[Exercise description] State how many lines of the records below contain the string "其他社会保障缴费", treating case as significant, and give only that number.

[Recorded information]
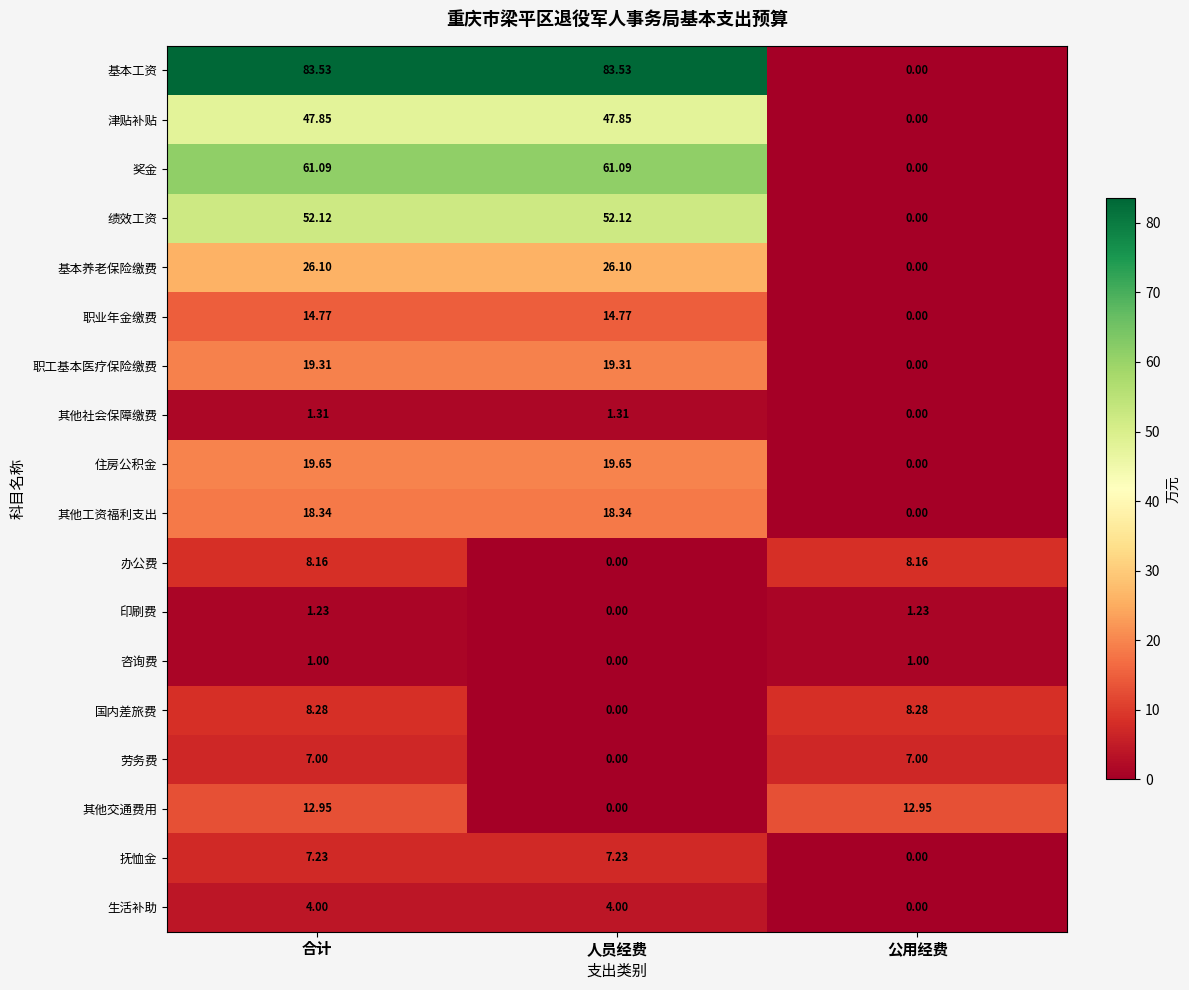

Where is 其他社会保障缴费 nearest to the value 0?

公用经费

* * *

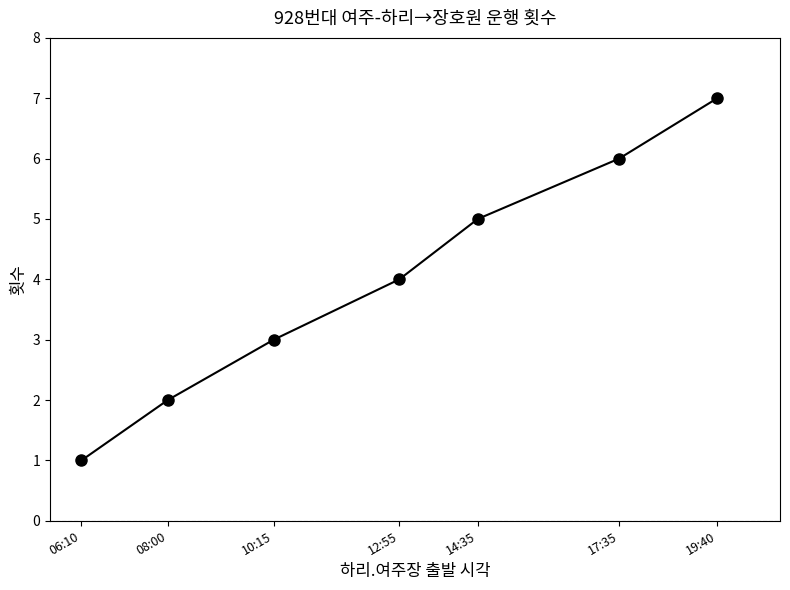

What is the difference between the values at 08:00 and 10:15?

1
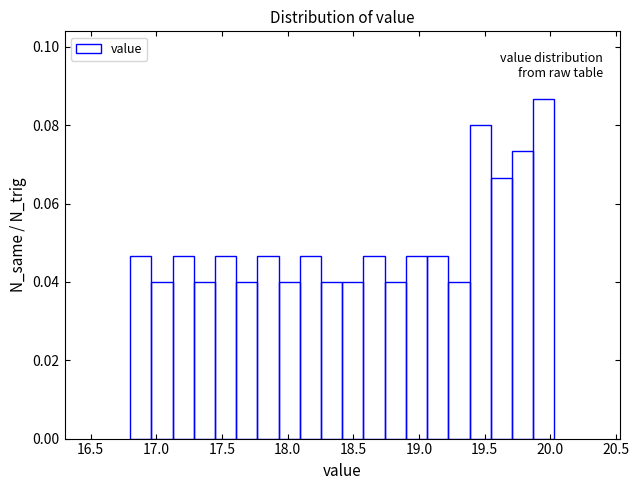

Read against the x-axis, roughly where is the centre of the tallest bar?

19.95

[Answer to the problem] 1